▶ _READING TEXT_
● ● ● ● ● ● ●
My daughter, Miquitzli, was born 3 months early. She fought to survive and I vowed that I would fight for her all the days of my life. The medical team called her a micro-preemie because she weighed 732 grams at birth. Yes, that’s less than 1.5lbs. One doctor told me not to get attached since she might die. Her skin was translucent so you could see her skeleton. Her skeleton. My Dad, who is the best Dad and strongest man I know, was so traumatized when he saw his first granddaughter, he couldn’t get himself to see her again during the 4 months she was hospitalized.
She had many health problems including a detached retina; doctors told us she might be blind in that eye. She had under-developed lungs; she needed a breathing machine for 2 months. She had significant brain hemorrhaging, stage 3 intraventricular hemorrhages (IVH). Babies with stage 4 typically die. Doctors warned that she might have permanent brain damage.
Where most parents take home a healthy baby, I went home alone. I was in shock and felt toxic because I couldn’t carry her that last trimester. For 4 months, I practically lived in the NICU. I was there when Baby Michael’s family learned he would die. He died 2 incubators over from my baby. I was there when he died.
I suffered from post-partum depression. Maybe, it was situational depression too.
Death was closer than life.
Her Dad and I felt blessed she survived. We committed to doing whatever to help her thrive. He worked fulltime so I could dedicate my time to her. My life became countless doctors appointments, physical therapy sessions, and constant trauma of her health problems.
She was diagnosed with cerebral palsy because she had no “strength” in her arms or legs. I have no sense of when children normally crawl or walk because my baby walked for the 1st time when she was 2. Eventually, that diagnosis was reversed because she no longer had the symptoms of CP.
Health challenges- breathing issues, getting sick often, asthma, speech delays, a compromised immune system- have always been a challenge for her. But despite her feeling sick often, she has shown the same type of strength and courage that she showed when she was born. She’s a fighter. No, she’s a freaking brawler.
A year ago this month, she was hospitalized at 15 with a brain injury. She accidentally hit her head against a table counter. The impact was so loud that it quieted the entire houseful of my normally loud Mexican family during Christmas.
● ● ● ● ● ● ●
▶ _ENTRIES SHOWN_
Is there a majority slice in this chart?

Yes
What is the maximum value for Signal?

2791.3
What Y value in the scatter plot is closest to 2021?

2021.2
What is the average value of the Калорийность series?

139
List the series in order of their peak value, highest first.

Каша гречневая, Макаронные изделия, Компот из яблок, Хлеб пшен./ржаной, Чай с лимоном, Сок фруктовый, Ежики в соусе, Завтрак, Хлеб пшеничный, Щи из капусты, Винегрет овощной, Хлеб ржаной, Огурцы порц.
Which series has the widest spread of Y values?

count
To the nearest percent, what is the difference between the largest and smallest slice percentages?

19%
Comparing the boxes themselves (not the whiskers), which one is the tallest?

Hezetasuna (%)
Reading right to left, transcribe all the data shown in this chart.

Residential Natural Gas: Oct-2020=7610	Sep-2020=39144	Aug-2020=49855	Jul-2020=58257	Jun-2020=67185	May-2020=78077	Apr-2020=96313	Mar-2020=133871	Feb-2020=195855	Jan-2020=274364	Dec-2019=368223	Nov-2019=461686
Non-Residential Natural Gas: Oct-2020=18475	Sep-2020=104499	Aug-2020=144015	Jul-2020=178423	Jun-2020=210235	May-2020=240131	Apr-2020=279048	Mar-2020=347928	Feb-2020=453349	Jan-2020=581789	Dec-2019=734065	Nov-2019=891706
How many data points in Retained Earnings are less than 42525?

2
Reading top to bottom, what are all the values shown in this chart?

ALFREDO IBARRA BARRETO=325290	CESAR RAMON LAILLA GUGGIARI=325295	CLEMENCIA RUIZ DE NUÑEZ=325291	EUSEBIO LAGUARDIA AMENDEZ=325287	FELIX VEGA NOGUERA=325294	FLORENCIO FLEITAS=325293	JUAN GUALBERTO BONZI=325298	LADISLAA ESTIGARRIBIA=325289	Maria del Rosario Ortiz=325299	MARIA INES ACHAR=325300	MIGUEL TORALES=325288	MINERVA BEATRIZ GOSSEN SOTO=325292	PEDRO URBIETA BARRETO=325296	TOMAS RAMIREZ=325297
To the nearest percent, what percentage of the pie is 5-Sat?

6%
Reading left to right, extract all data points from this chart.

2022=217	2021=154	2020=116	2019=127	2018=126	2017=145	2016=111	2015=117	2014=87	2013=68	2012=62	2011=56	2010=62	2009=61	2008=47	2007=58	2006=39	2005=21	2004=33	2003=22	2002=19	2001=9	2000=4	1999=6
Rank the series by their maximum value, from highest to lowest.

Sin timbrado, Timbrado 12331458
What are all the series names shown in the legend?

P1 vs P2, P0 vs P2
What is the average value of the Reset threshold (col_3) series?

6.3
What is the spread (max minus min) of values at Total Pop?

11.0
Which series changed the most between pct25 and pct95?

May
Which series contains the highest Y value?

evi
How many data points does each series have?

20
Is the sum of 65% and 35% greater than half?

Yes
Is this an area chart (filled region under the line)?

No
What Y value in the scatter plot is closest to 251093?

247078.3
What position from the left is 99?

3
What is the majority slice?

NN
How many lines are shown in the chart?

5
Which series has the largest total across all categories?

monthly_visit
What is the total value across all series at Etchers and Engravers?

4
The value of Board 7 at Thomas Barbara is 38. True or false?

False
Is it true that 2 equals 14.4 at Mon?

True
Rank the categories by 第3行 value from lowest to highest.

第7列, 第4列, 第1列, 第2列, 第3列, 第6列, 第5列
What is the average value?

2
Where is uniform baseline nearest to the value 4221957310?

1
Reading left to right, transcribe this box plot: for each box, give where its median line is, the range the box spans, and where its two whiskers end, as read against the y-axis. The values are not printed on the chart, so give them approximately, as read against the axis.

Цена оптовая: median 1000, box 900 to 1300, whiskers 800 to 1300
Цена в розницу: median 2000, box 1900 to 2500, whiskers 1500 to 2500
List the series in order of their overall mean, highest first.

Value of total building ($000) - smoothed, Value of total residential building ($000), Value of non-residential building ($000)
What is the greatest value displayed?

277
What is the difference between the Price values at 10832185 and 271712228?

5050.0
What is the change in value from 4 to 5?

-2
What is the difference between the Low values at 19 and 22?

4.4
● ● ● ● ● ● ●
▶ _ACTIVITY 1_
Which health challenges does the account of the premature daughter list right after the words "Health challenges-"?
▶ _ACTIVITY 2_
Can you carry on the account of the premature daughter from its last sentence?
The rows are not needed for anything here.

▶ _TASK OUTPUT 1_
Breathing issues, getting sick often, asthma, speech delays, and a compromised immune system.

▶ _TASK OUTPUT 2_
My fears of having her fragile brain hurt again came true. She had a significant injury. Her brain was bleeding. It caused her to have constant headaches and discomfort. She lost 15% of her weight. Noise bothered her. Light hurt her. She was miserable.
The experience transported me back to her traumatic start. I was anxious and wanted to fall apart. I held it together and jumped back into Mommy Attorney mode.
I tried to coordinate with her school, explain to her teachers what was happening with her brain. We didn’t know how bad it was. Brain injuries sometimes take time to reveal. Since it happened right before her finals, we had a marker and there was definitely something wrong. She then missed 3 months of school in the 10th grade- terrible for any college-vying student like her.
After I saw the way the school managed the situation, I started asking questions about other areas of the school, whether my daughter had real access to AP courses and quickly realized that I was mistaken. That school wasn’t the best option for her.
I started looking for options. I have worked for educational justice and educational opportunities for low-income and students of color through charter schools so I know that they are excellent options.
The best decision I have made to date is to have enrolled her in her Alliance charter school. She is finishing the first semester of her 11th grade this month. It’s been hard; she’s been sick often, she misses her friends. But she is being challenged. She is taking 4 AP courses. She has support for the ACT. She is enrolling in concurrent community college courses. The principal is wonderful; he takes pride in his school, engaging parents and clearly cares for the students. She has after-school support. Things aren’t perfect. We are learning a new school system. There have been a couple of hiccups. But, would I do this again? Absolutely!
She did not fight to live to be given mediocrity. I promised her, my God and ancestors that if she lived, I would fight for the best for her. This charter school is the best option for her. I would fight for it, for her, over and over again.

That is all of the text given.